Fall Pasta Salad Recipe

2 min read 24-02-2025

Fall Pasta Salad Recipe

Are you ready to embrace the cozy vibes of autumn with a dish that's both comforting and refreshing? This Fall Pasta Salad is the perfect answer! Bursting with the vibrant colors and flavors of the season, it's a quick and easy meal that's ideal for weeknight dinners, potlucks, or a simple lunch. Forget bland pasta salads; this recipe is packed with roasted butternut squash, crunchy pecans, creamy goat cheese, and a zesty maple-mustard vinaigrette – a delightful combination that will quickly become a family favorite. It's a healthy, homemade dish that's surprisingly simple to make, perfect for those looking for delicious and easy recipes.

Ingredients:

  • 1 pound rotini pasta
  • 1 medium butternut squash, peeled, seeded, and cubed (about 2 cups)
  • 1/2 cup pecans, roughly chopped
  • 4 ounces goat cheese, crumbled
  • 1/4 cup dried cranberries
  • 2 tablespoons olive oil
  • 1 tablespoon maple syrup
  • 1 tablespoon Dijon mustard
  • 1 tablespoon apple cider vinegar
  • 1 teaspoon salt
  • 1/2 teaspoon black pepper
  • Fresh sage leaves, for garnish (optional)

Instructions:

Step 1: Roast the Butternut Squash

Preheat your oven to 400°F (200°C). Toss the butternut squash cubes with 1 tablespoon of olive oil, salt, and pepper on a baking sheet. Roast for 20-25 minutes, or until tender and slightly caramelized. This step adds a depth of flavor that elevates the entire salad.

Step 2: Cook the Pasta

While the squash is roasting, cook the rotini pasta according to package directions. Drain and rinse with cold water to prevent sticking.

Step 3: Make the Vinaigrette

In a small bowl, whisk together the remaining olive oil, maple syrup, Dijon mustard, apple cider vinegar, salt, and pepper. This simple vinaigrette perfectly balances the sweetness of the squash and cranberries with a tangy kick.

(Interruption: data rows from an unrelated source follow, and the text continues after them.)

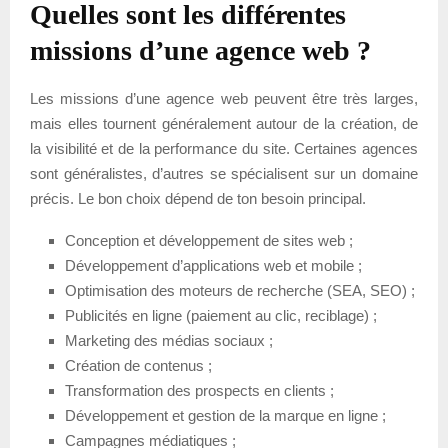
Quelles sont les différentes
missions d’une agence web ?
Les missions d’une agence web peuvent être très larges,
mais elles tournent généralement autour de la création, de
la visibilité et de la performance du site. Certaines agences
sont généralistes, d’autres se spécialisent sur un domaine
précis. Le bon choix dépend de ton besoin principal.
Conception et développement de sites web ;
Développement d’applications web et mobile ;
Optimisation des moteurs de recherche (SEA, SEO) ;
Publicités en ligne (paiement au clic, reciblage) ;
Marketing des médias sociaux ;
Création de contenus ;
Transformation des prospects en clients ;
Développement et gestion de la marque en ligne ;
Campagnes médiatiques ;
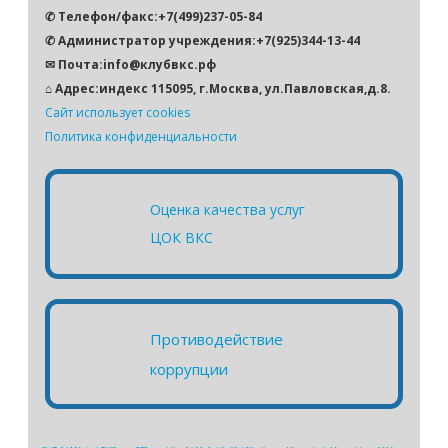
✆ Телефон/факс:+7(499)237-05-84
✆ Администратор учреждения:+7(925)344-13-44
✉ Почта:info@клубвкс.рф
⌂ Адрес:индекс 115095, г.Москва, ул.Павловская,д.8.
Сайт использует cookies
Политика конфиденциальности
Оценка качества услуг
ЦОК ВКС
Противодействие
коррупции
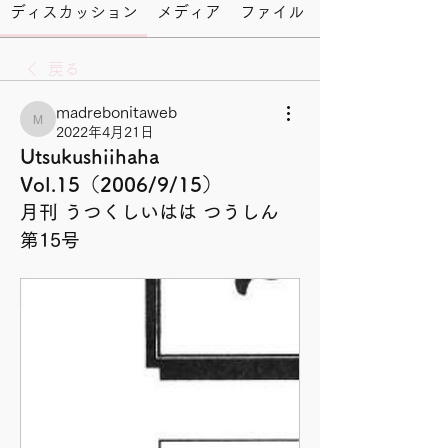
ディスカッション
メディア
ファイル
戻る
madrebonitaweb
madrebonitaweb
2022年4月21日
Utsukushiihaha
Vol.15（2006/9/15）
月刊 うつくしいはは つうしん 
第15号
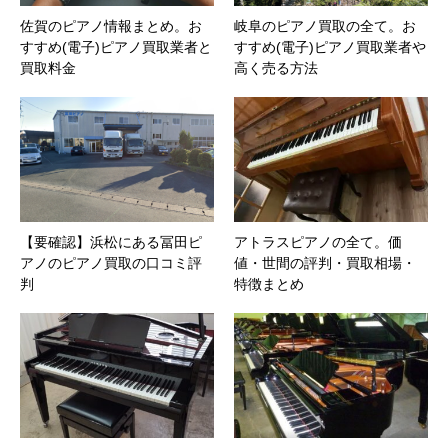
佐賀のピアノ情報まとめ。お
岐阜のピアノ買取の全て。お
すすめ(電子)ピアノ買取業者と
すすめ(電子)ピアノ買取業者や
買取料金
高く売る方法
【要確認】浜松にある冨田ピ
アトラスピアノの全て。価
アノのピアノ買取の口コミ評
値・世間の評判・買取相場・
判
特徴まとめ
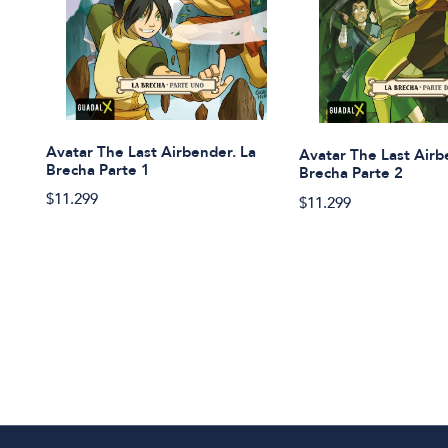
Avatar The Last Airbender. La
Avatar The Last Airb
Brecha Parte 1
Brecha Parte 2
$11.299
$11.299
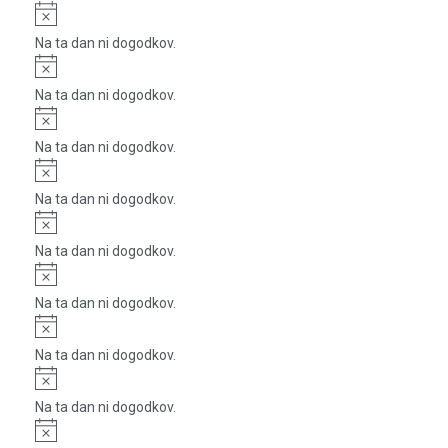
Notice
Na ta dan ni dogodkov.
Notice
Na ta dan ni dogodkov.
Notice
Na ta dan ni dogodkov.
Notice
Na ta dan ni dogodkov.
Notice
Na ta dan ni dogodkov.
Notice
Na ta dan ni dogodkov.
Notice
Na ta dan ni dogodkov.
Notice
Na ta dan ni dogodkov.
Notice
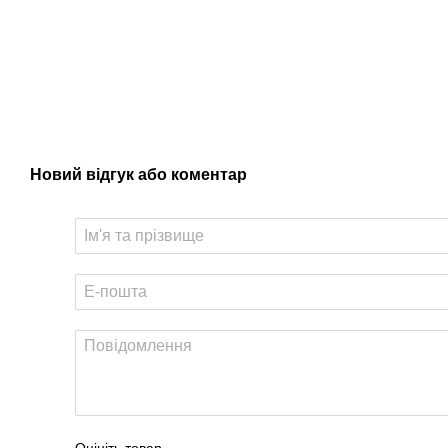
Новий відгук або коментар
Оцініть товар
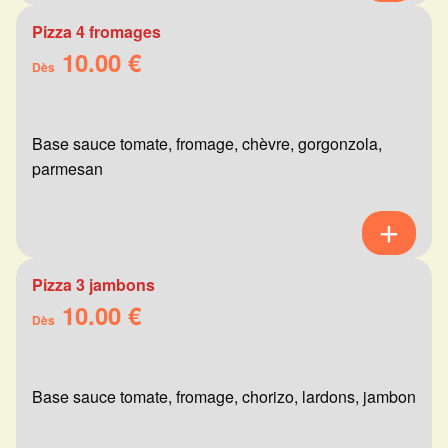
Pizza 4 fromages
10.00 €
Dès
Base sauce tomate, fromage, chèvre, gorgonzola,
parmesan
Pizza 3 jambons
10.00 €
Dès
Base sauce tomate, fromage, chorizo, lardons, jambon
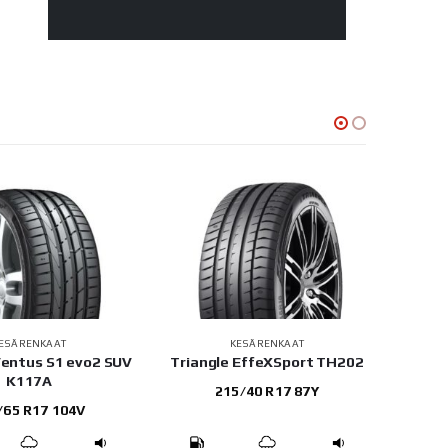
ESÄRENKAAT
KESÄRENKAAT
entus S1 evo2 SUV
Triangle EffeXSport TH202
K117A
215/40 R17 87Y
/65 R17 104V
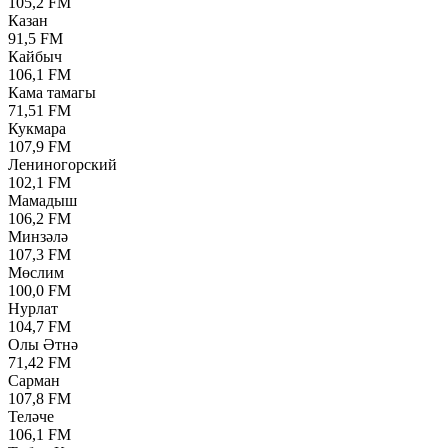
105,2 FM
Казан
91,5 FM
Кайбыч
106,1 FM
Кама тамагы
71,51 FM
Кукмара
107,9 FM
Лениногорский
102,1 FM
Мамадыш
106,2 FM
Минзәлә
107,3 FM
Мөслим
100,0 FM
Нурлат
104,7 FM
Олы Әтнә
71,42 FM
Сарман
107,8 FM
Теләче
106,1 FM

Step 4: Assemble the Salad

In a large bowl, combine the cooked pasta, roasted butternut squash, pecans, goat cheese, and dried cranberries. Pour the vinaigrette over the salad and toss gently to coat everything evenly.

Step 5: Serve and Enjoy!

Serve the Fall Pasta Salad immediately or chill for later. Garnish with fresh sage leaves for an extra touch of autumnal charm. This salad is best enjoyed within 2 days for optimal freshness.

Tips and Variations:

  • Add protein: Boost the protein content by adding grilled chicken, chickpeas, or crumbled bacon.
  • Spice it up: Add a pinch of red pepper flakes to the vinaigrette for a little heat.
  • Use different nuts: Walnuts or pumpkin seeds would be delicious substitutes for pecans.
  • Swap the cheese: Feta cheese or crumbled blue cheese are excellent alternatives to goat cheese.
  • Make it vegetarian: Omit the bacon (if using) to make this a completely vegetarian dish.

Nutritional Information (per serving, approximate):

  • Calories: Approximately 400-450
  • Protein: 10-12 grams
  • Fat: 18-20 grams
  • Carbohydrates: 50-60 grams
  • Fiber: 5-7 grams

This Fall Pasta Salad is a perfect example of healthy meals that are both satisfying and easy to prepare. It's a versatile recipe that can be adapted to your liking, making it a great addition to your repertoire of quick dinner ideas and best recipes. Enjoy this delicious dish and savor the flavors of autumn!